TASK TO CARRY OUT ▸
Copy the rows below verbatim, from the line containing "What is the average value of the X5 series?" through the end of the rows, and leave the pictures out of your copy.

Items from a dataset

··········

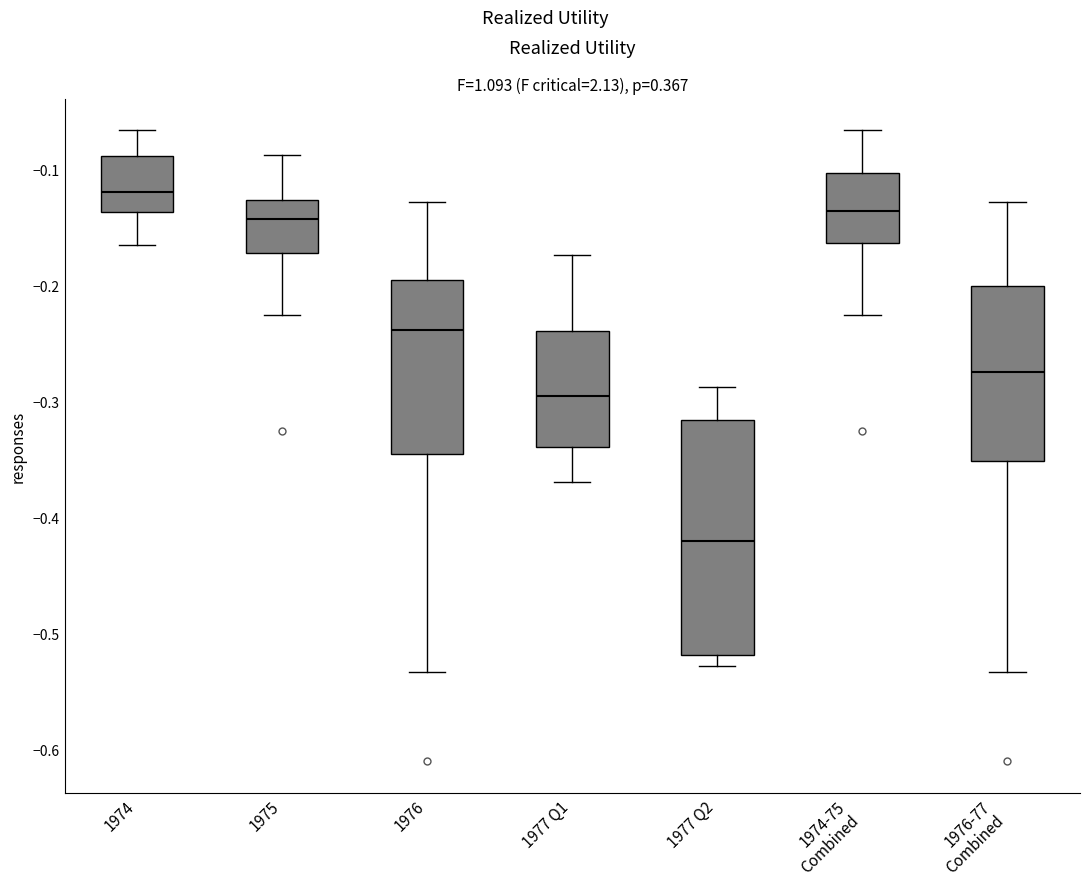

Which box is the tallest, from its lower edge to its upper edge?

1977 Q2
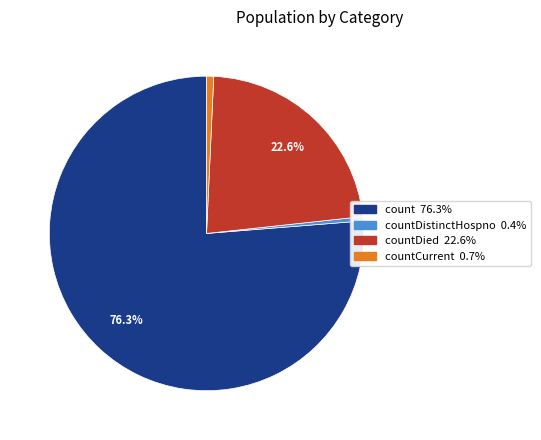

Does any single category account for the majority?

Yes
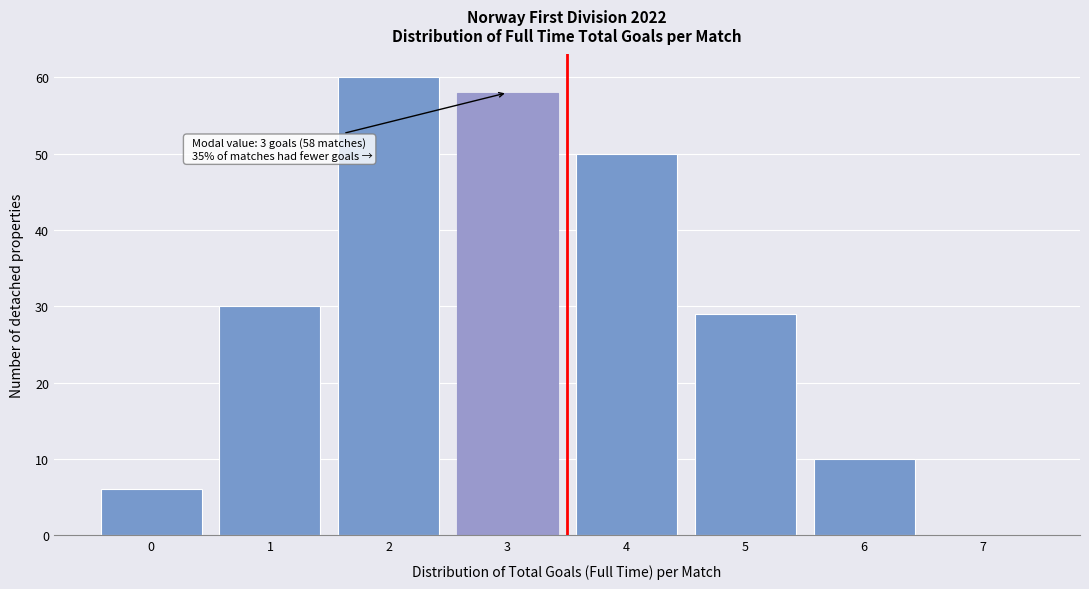

Reading left to right, transcribe all the data shown in this chart.

0=6	1=30	2=60	3=58	4=50	5=29	6=10	7=0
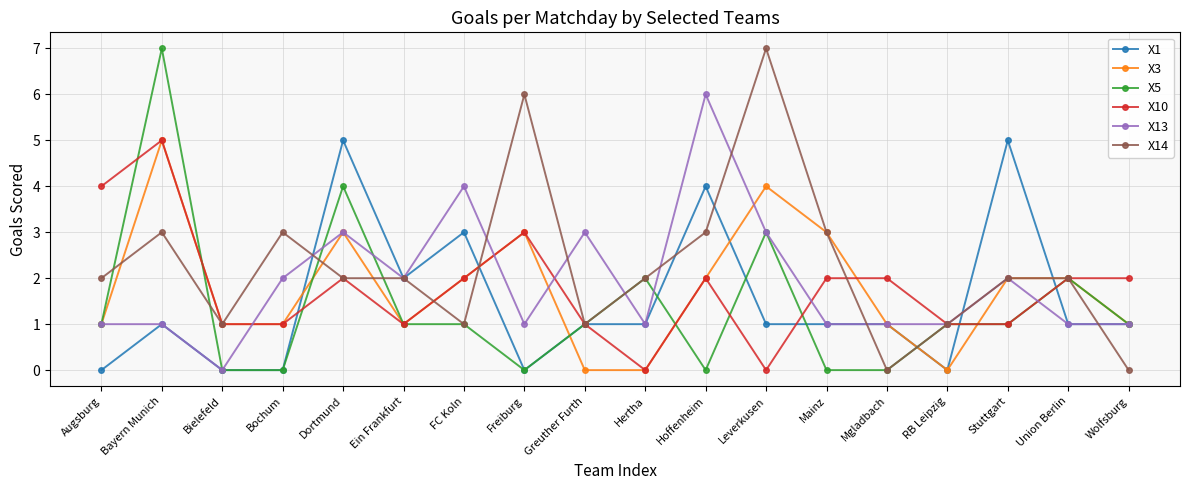

What is the average value of the X5 series?

1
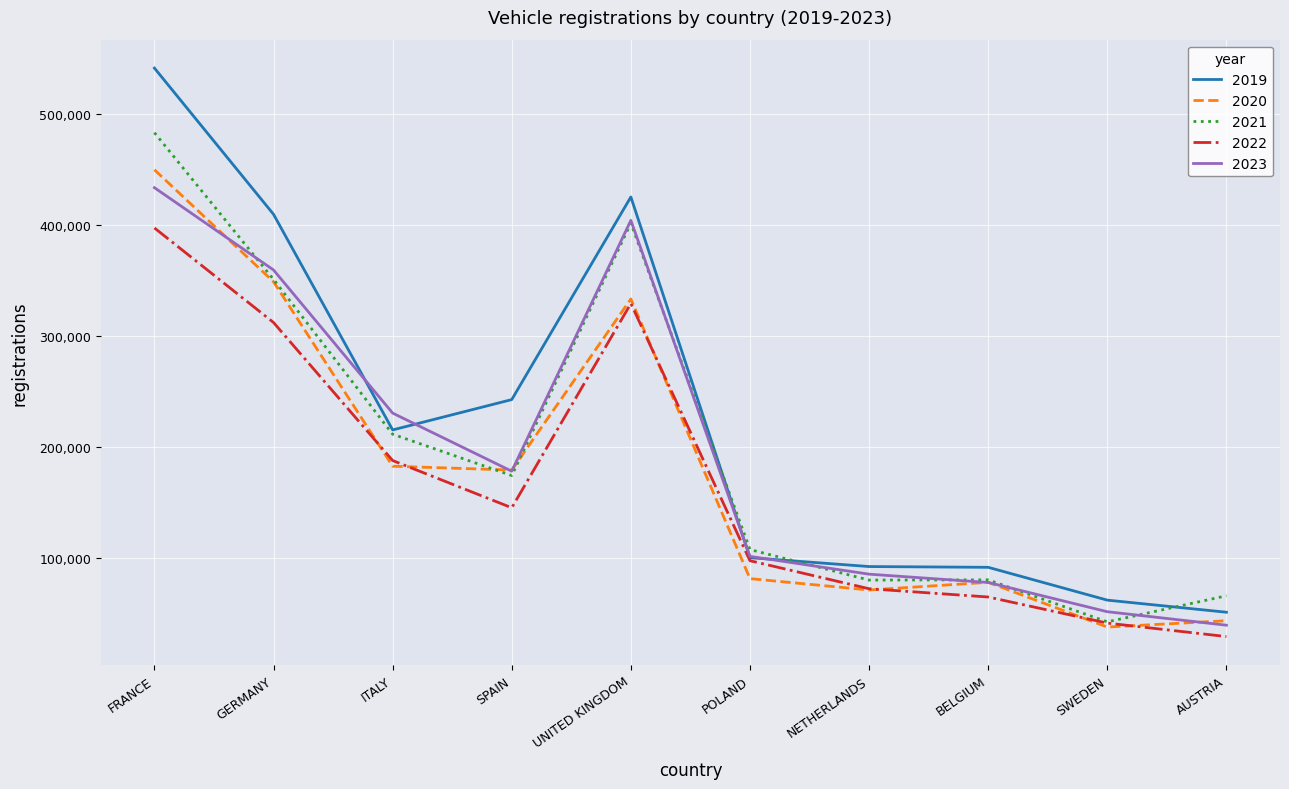

Which series has the largest total across all categories?

2019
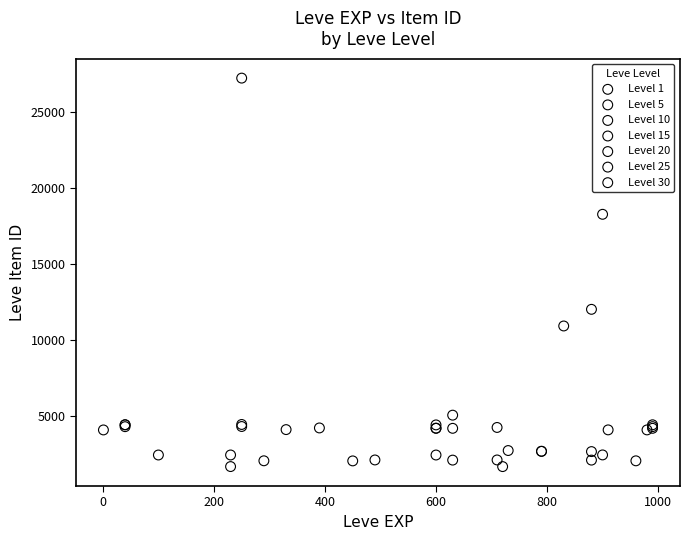

Which series reaches the maximum Y coordinate?

Level 25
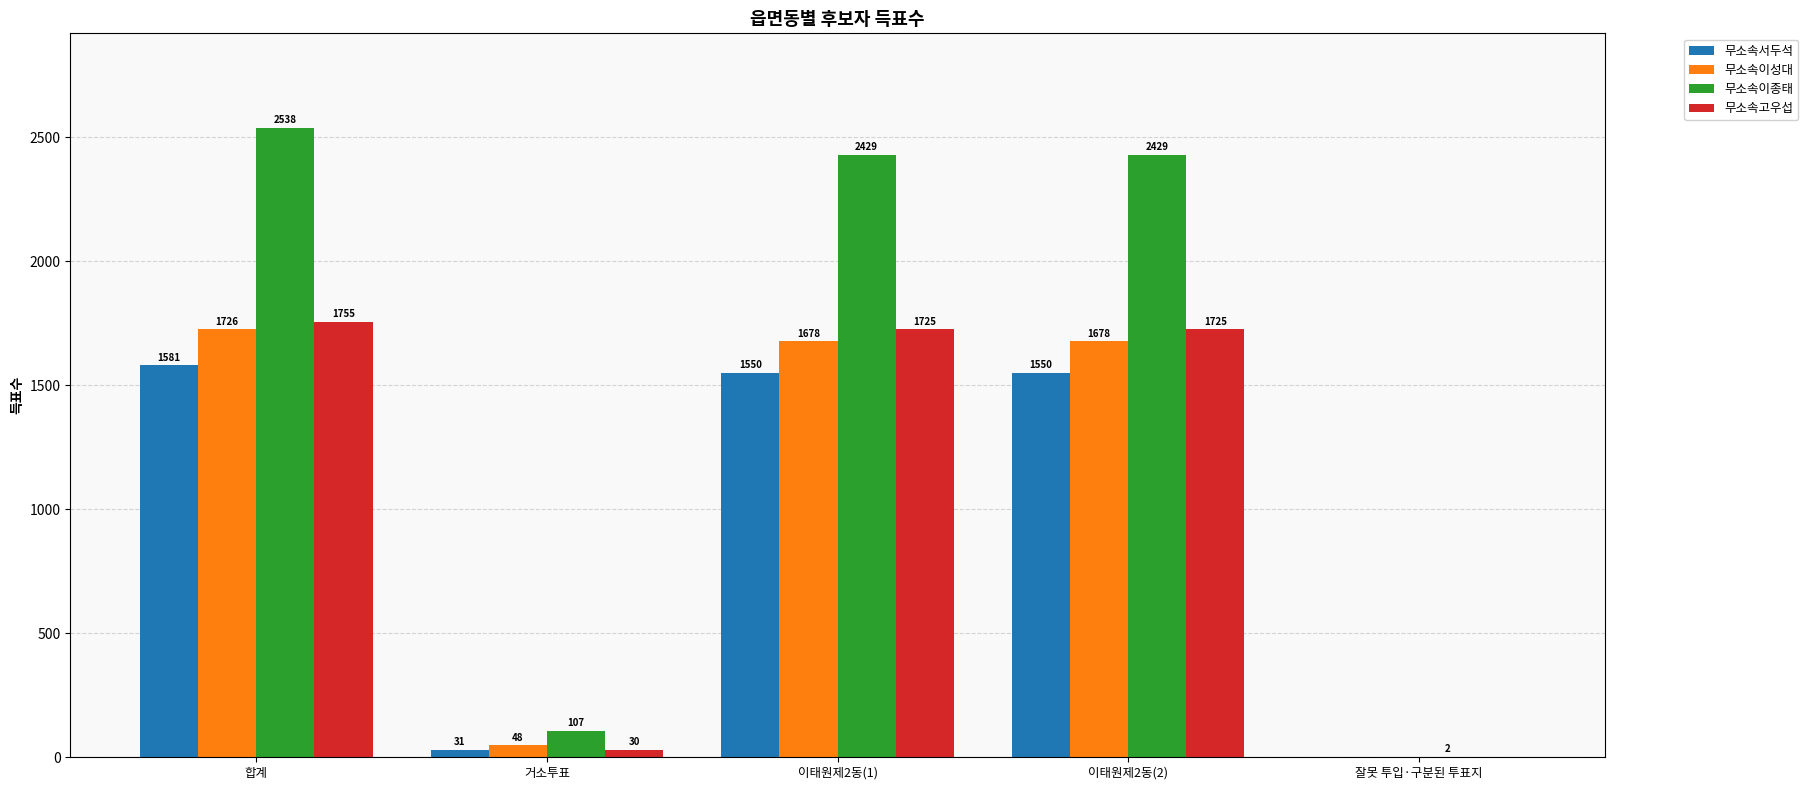

Are the bars horizontal?

No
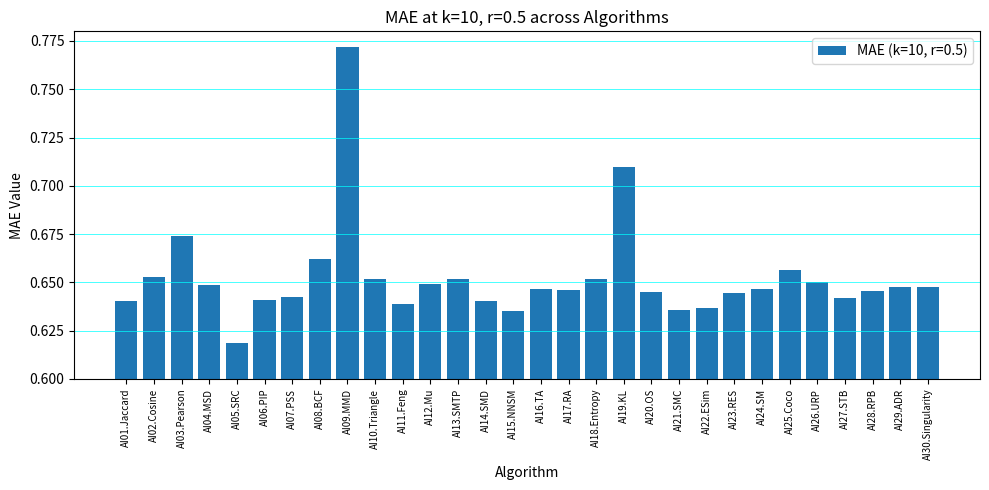

What position from the right is AI29.ADR?

2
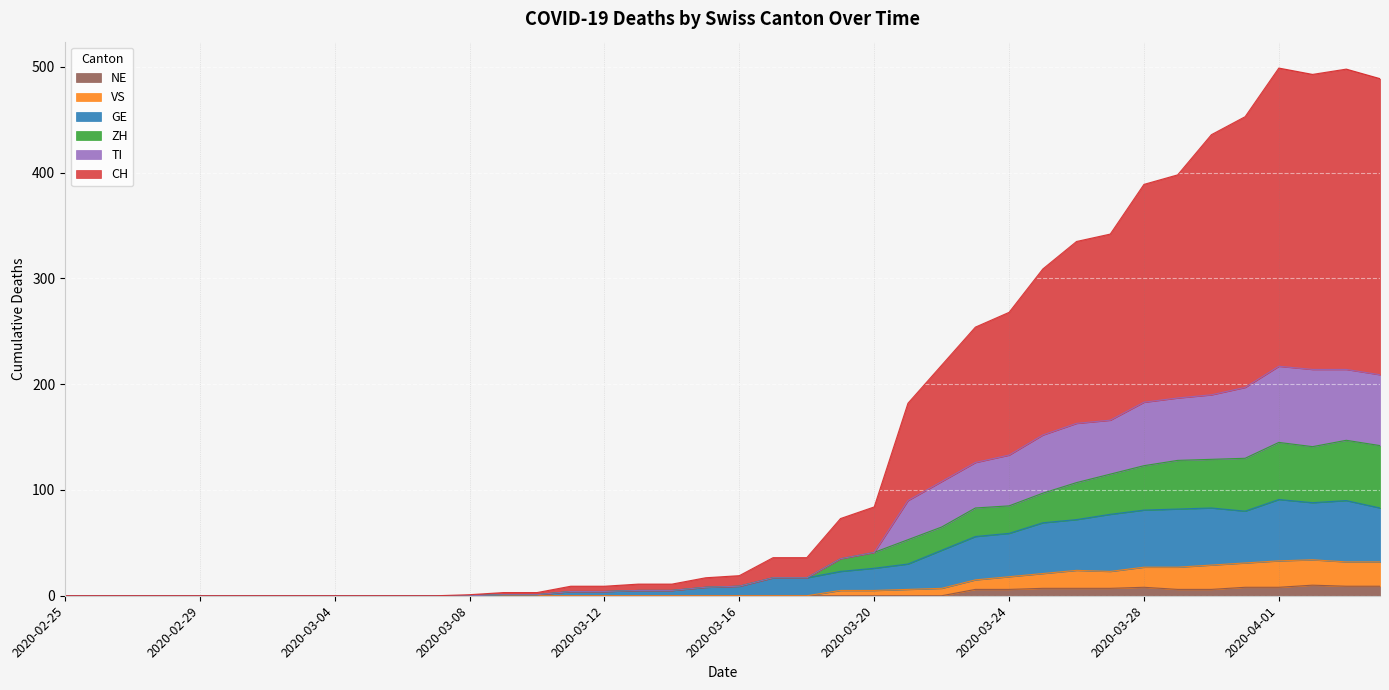

List the series in order of their peak value, highest first.

CH, TI, ZH, GE, VS, NE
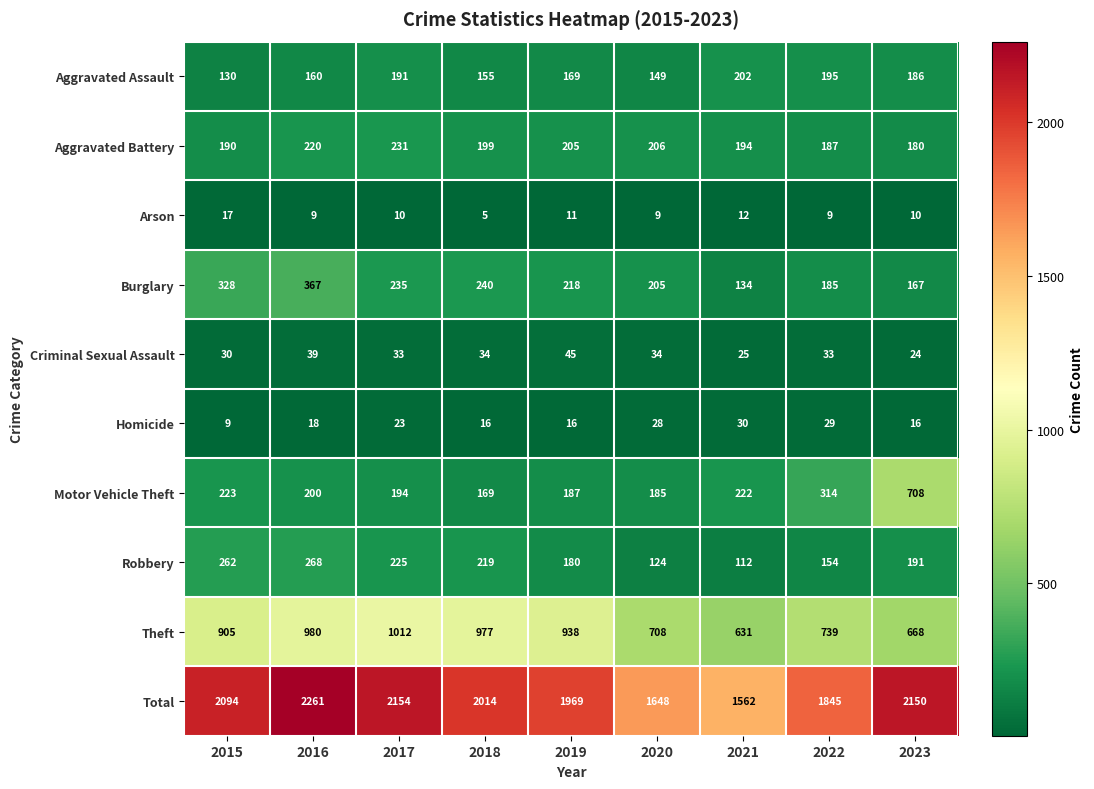

List the series in order of their peak value, highest first.

Total, Theft, Motor Vehicle Theft, Burglary, Robbery, Aggravated Battery, Aggravated Assault, Criminal Sexual Assault, Homicide, Arson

··········

SOLUTION FOR THIS PROBLEM ▸
What is the average value of the X5 series?

1

Which series has the largest total across all categories?

2019

Which series reaches the maximum Y coordinate?

Level 25

Are the bars horizontal?

No

What position from the right is AI29.ADR?

2

List the series in order of their peak value, highest first.

CH, TI, ZH, GE, VS, NE

List the series in order of their peak value, highest first.

Total, Theft, Motor Vehicle Theft, Burglary, Robbery, Aggravated Battery, Aggravated Assault, Criminal Sexual Assault, Homicide, Arson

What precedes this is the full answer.